#### Page extract
Under the protocol, the median time for patients to get a CT scan is 10 minutes , which is 13 minutes faster than before. The median from "door-to-needle,” the time it takes to administer tPA, is 20 minutes, less than half the 45 minutes it used to take.
Several studies have shown that mechanical thrombectomy, in which doctors snake tiny tools into a patient’s artery to remove clots, is a key step in emergency stroke care. While the Committee of the Society of Vascular and Interventional Neurology recommends clot removal in less than 90 minutes, under the Mission Protocol, the hospital’s median time to remove clots is 76 minutes.
In response to those studies, more hospitals are adding mechanical thrombectomy to their emergency stroke care, says Dr. Jose Biller, neurology chair at the Loyola University Chicago Stritch School of Medicine.
“Everyone I know of is very cognizant of the fact that early stroke treatment is essential,” Biller says. “You see variations on this theme in many institutions.”
Shaving Time to Treatment
Two initiatives in the past decade began to affect how hospitals treat stroke patients. In 2010, the American Heart Association launched Target: Stroke, an initiative aimed at encouraging hospitals to reduce their door-to-needle time to less than 60 minutes. Two years later, research out of Helsinki showed how to shave off minutes from that time, and many hospitals began adopting the method.
“It’s become a competitive thing, seeing who can go for the quickest time possible,” says David Tong, a neurologist with California Pacific Medical Center and a member of the American Neurological Association's Advisory Committee. “Over the past 10 to 15 years, that has dramatically improved. But it takes a lot of coordination.”
One study found that hospitals participating in the AHA initiative from 2009-2013 improved their average door-to-needle time from 74 down to 59 minutes. Patients’ in-hospital deaths dropped close to 2 percent, and more patients were able to recover at home instead of a rehab facility, according to the AHA.

#### Dataset

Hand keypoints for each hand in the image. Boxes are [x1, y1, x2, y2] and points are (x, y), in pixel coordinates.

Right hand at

* * *

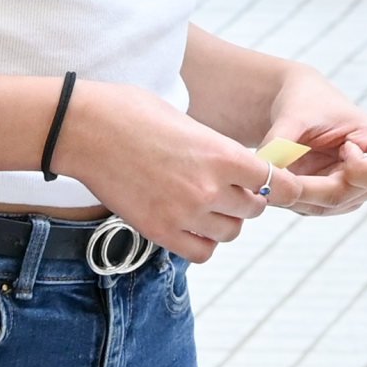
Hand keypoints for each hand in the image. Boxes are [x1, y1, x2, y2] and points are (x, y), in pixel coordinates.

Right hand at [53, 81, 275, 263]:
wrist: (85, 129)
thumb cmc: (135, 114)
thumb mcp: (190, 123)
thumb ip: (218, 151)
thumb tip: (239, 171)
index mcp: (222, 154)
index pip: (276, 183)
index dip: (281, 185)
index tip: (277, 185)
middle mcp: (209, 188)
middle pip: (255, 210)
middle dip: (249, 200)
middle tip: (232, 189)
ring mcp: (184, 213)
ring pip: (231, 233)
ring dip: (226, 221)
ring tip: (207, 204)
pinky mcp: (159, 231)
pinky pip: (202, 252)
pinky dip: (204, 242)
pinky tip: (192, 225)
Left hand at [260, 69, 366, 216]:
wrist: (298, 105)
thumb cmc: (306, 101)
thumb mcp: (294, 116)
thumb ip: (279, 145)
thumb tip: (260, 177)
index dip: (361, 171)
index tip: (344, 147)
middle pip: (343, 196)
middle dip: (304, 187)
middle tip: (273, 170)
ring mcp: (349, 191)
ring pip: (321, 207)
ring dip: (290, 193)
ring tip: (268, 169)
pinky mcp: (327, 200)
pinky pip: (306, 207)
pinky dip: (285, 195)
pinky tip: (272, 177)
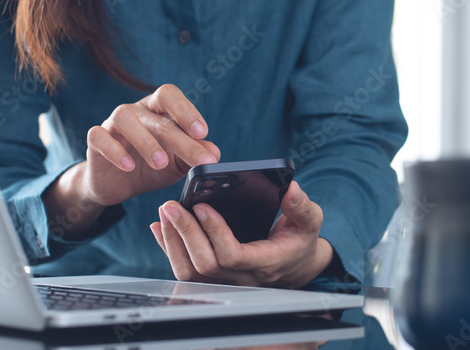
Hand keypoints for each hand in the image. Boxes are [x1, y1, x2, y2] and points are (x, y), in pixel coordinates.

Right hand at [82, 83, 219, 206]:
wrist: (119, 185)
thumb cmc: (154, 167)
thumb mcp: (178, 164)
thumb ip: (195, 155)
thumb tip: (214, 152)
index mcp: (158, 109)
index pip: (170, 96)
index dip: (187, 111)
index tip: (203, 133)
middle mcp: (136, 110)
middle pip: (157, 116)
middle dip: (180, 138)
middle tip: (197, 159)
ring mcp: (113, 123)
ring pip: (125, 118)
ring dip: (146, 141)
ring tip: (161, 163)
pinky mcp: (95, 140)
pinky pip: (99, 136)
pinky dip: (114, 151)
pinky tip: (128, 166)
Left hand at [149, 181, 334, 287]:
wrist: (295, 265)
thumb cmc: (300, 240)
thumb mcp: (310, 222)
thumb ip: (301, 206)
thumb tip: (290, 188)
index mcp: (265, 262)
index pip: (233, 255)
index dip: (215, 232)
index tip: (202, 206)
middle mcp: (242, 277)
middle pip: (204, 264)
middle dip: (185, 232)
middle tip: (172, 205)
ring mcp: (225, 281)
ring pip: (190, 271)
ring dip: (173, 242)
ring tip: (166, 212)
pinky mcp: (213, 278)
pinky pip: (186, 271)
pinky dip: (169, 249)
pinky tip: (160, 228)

--

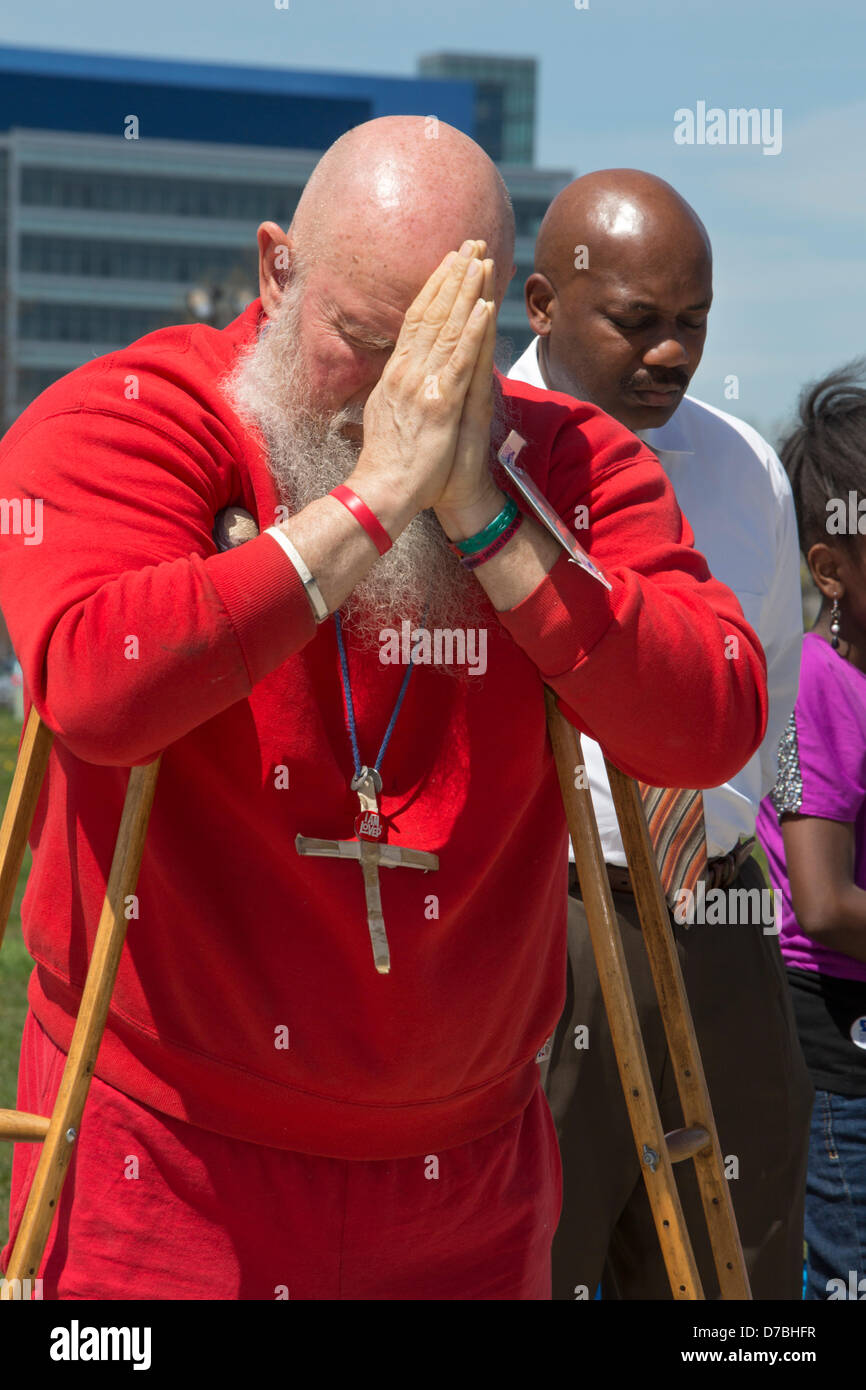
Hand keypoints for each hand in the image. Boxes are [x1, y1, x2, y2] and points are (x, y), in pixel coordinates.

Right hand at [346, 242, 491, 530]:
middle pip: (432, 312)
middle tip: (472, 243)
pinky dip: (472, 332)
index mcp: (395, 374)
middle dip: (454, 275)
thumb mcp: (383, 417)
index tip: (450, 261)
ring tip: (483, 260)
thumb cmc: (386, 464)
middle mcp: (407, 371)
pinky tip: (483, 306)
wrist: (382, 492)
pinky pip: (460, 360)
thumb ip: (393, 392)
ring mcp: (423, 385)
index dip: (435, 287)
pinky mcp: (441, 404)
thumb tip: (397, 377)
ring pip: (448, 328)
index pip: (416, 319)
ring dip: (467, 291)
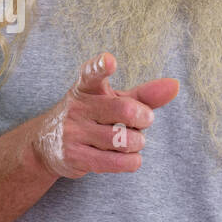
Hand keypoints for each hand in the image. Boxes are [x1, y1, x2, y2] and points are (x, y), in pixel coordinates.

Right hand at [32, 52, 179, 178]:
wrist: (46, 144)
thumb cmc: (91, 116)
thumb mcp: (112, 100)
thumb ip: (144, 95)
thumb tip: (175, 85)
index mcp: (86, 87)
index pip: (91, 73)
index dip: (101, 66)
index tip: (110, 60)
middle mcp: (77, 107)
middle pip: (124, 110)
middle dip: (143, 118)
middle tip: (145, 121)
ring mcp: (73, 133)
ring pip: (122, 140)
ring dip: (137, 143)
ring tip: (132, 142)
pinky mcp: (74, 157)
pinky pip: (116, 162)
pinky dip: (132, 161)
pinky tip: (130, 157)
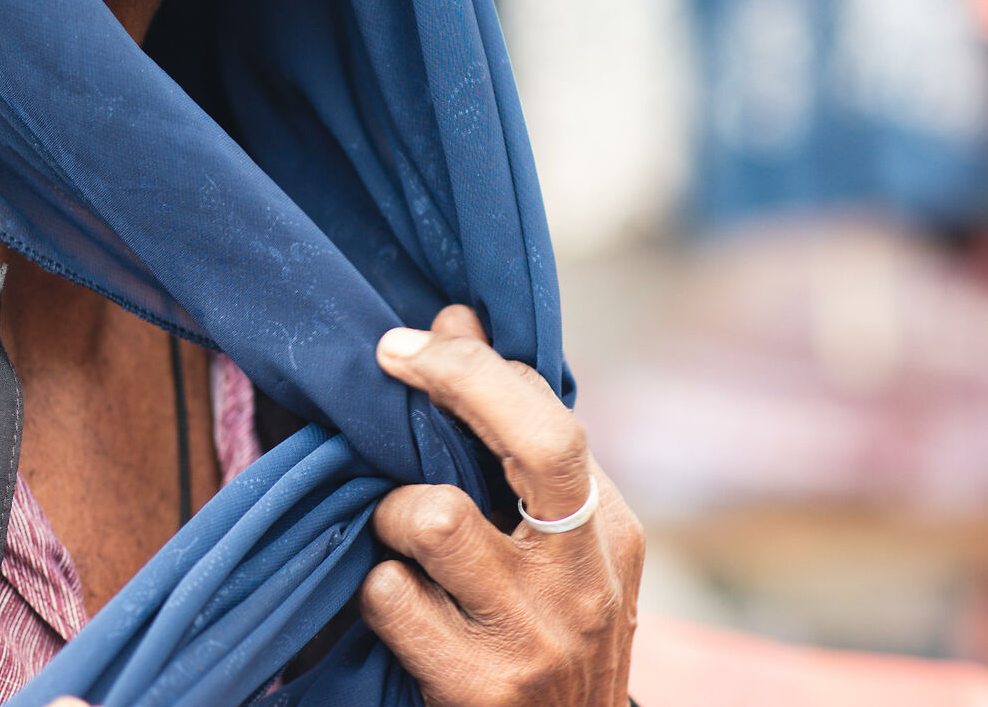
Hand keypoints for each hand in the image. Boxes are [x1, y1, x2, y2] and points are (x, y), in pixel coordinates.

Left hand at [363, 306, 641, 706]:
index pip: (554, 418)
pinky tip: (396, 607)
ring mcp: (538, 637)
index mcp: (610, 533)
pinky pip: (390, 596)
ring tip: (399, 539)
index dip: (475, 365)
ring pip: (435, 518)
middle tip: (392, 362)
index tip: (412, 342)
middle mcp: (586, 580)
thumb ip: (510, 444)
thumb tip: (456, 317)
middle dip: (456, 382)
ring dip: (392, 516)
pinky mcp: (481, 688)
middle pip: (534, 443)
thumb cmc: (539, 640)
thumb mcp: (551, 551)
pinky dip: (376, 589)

#### Problem description
Reproduce the stroke treatment passage word for word, from "In response to" up to and including "School of Medicine.".

#### Expected answer
In response to those studies, more hospitals are adding mechanical thrombectomy to their emergency stroke care, says Dr. Jose Biller, neurology chair at the Loyola University Chicago Stritch School of Medicine.